フランコ・バザーリアのマニコミオ廃止という革命を讃える!!

6月21日(水)
今日はケアマネと今年度の治療改善のプランを作りました。
6000歩歩行は昨年度達成したが、体調を崩すことはしばしば。
体重が一気に10㎏太って、体形が戻りはしたが、筋力が落ちているので、筋とのバランスがとれず下半身に痛みしびれが随時発生してしまう。しかし歩行困難を克服したから、
今年度は、新幹線で旅行に行けるようになる、という目標を設定。
 さて遅々として進まない読書だが、一日も欠かすことがないように努力しよう。
バザーリアも佳境に入ってきた。
心に響いた箇所ー
20Cに入って産業化が多くの国で進展したが、それに相即して統合失調症がそれらの国で多く発生してくる。
統合失調症となずけることは、患者から距離をとるために、つまり統合失調症の患者に対して権力をもつために、たんに医師にとって都合のよい烙印を押すことだけなのです。
精神病とは、決められた用語で狂気を体系化したものにすぎません。つまり統合失調症という言葉は、狂気のある特有の表現方法を体系化したものにすぎません。
私は精神病の概念を批判しますが、狂気を否定しません。狂気とは人間であることの条件だからです。
精神医療はいつでもイデオロギーとして利用されてきました。
これに対抗するために私たちは闘っています。
それはイデオロギーとしての別の精神医療を創り出すためではありません。抑圧されている人びとのニーズにできるかぎり応えられるような、新たな実践を創り出すために闘っているのです。

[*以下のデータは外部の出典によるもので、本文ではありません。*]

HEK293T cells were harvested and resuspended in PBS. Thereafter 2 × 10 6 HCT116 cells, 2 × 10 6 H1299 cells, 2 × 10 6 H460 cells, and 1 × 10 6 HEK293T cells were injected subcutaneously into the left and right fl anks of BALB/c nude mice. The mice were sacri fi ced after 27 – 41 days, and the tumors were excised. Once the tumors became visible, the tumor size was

統合失調症という病名をつけることは、患者から距離をとるために、つまり患者に対して権力をもつために、たんに医師にとって都合の良い烙印を押すことなのです。
精神医学の堕落は、(病人という)主体を客体化することだからです。人ではなくモノを手にしていると信じていることが問題なのです。
課題(テーマ)は、「精神医療と民衆の参加」。
自分の治療に本人自らが参加するという意味です。すべての人びとが、すべての人びとの治療に何らかの貢献をしなければならないということです。
以上はバザーリアがブラジルで集中講演会の中で語っていることです。
精神病者の解放には、政治社会的な民衆の連帯がひつようであり、医師や医療界だけでは成し遂げられなかったと述べています。

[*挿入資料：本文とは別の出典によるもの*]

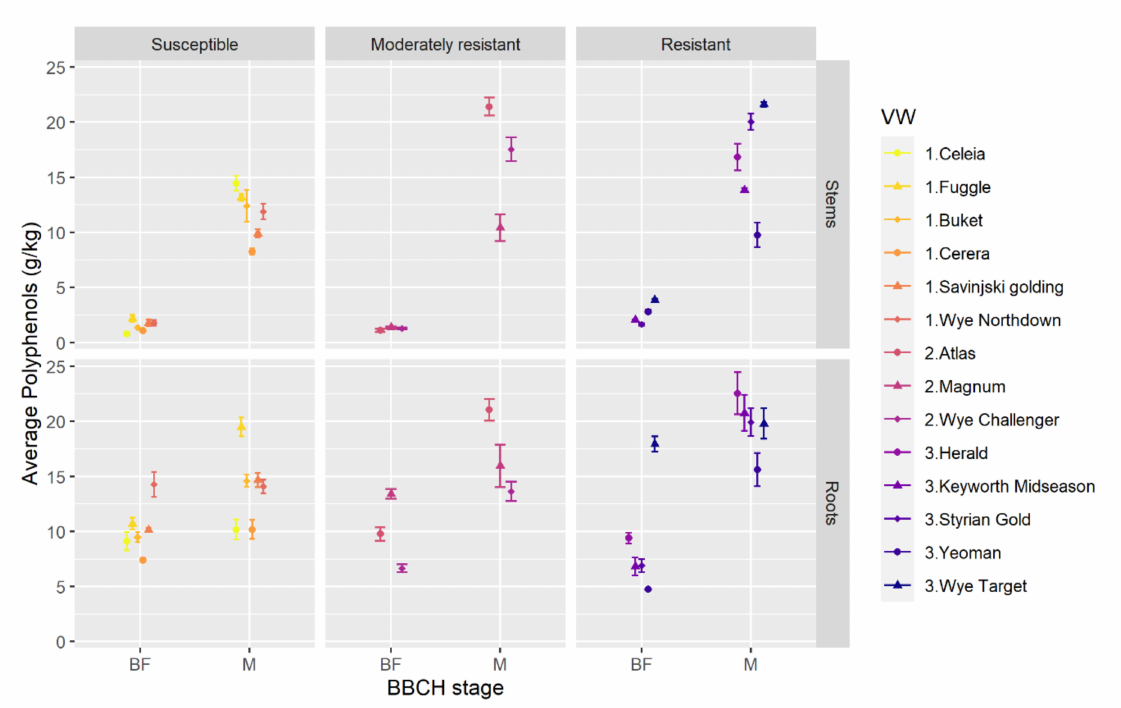
Figure 1. Average total polyphenols increase with phenological stage in di ff erent organs and hop varieties. Before flowering, hop roots have statistically significant higher average polyphenol content than stems, which is also statistically significant at the phenological stage of mature cones. Total polyphenols were determined spectrophotometrically according to the method adopted by the European Brewery Convention for determination of total polyphenols in beer [43]. Data are means ± SE ( n = 3). BF, before flowering (BBCH stage 51–55); M, mature cones (BBCH stage 87–89), VW,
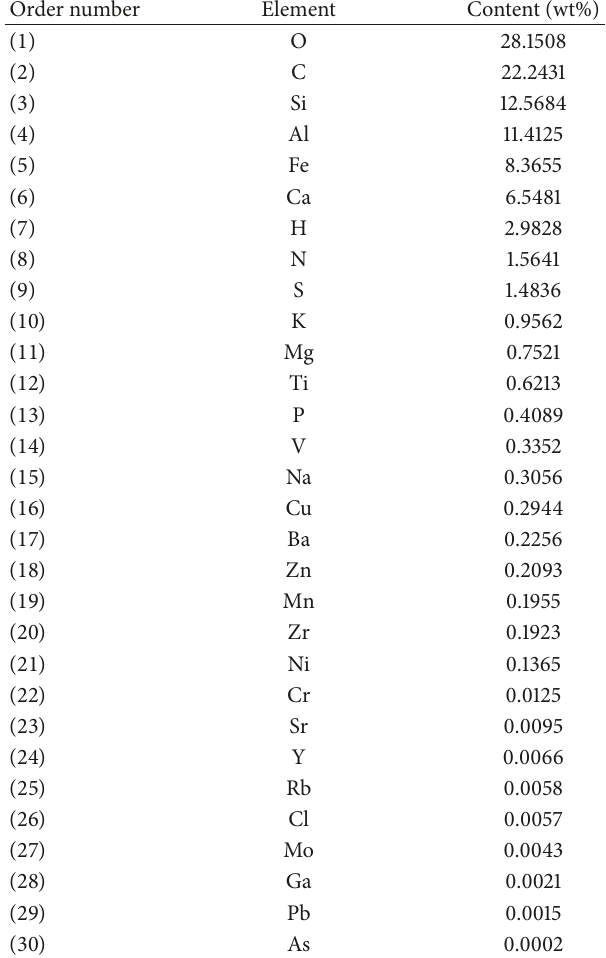
Table 1: Ultimate analysis of the raw sediment.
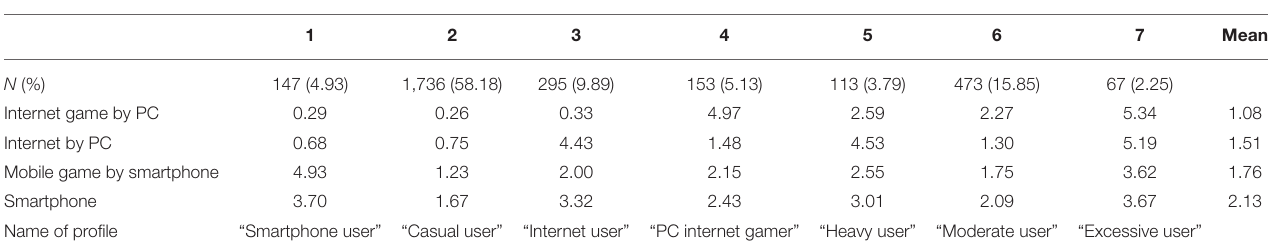
TABLE 4 | Usage time of Internet, Internet game by PC, and smartphone (h).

医師であり活動家であることを自覚的に追求したいと述べています。
少数派ではあるが精神病院全廃を果たし、患者を社会で受け入れて普通に生活者に戻すことができたのは、偏にグラムシヘゲモニー論によることで得た成果だと述べている。
世界最大のベッド数、退院死亡率80%という驚異的劣悪精神医療施設、法的人権保護もなくいきなり路上で警官が拘束し、殺害とても合法とされている日本国家。
医療関係者やリベラル派はバザーリアの言説に触れてみる必要はありははしないか。
みんなみんなどこかで統合失調症患者をモノ扱いしていないか。
 
6月23日(金)
バザーリアの革命性は、あの1960年代から70年代に進展している。
やはりイタリアの新左翼であっただろう。
しかし、活動の仕方と成果を知るにつけ、東大医学部の闘争とは違って、あくまで医師という専門技術者としての立脚点を手放さないという方法論であった。
「医師であり、同時に活動家として」という言い方がボリシェビズムの党派性を超えている。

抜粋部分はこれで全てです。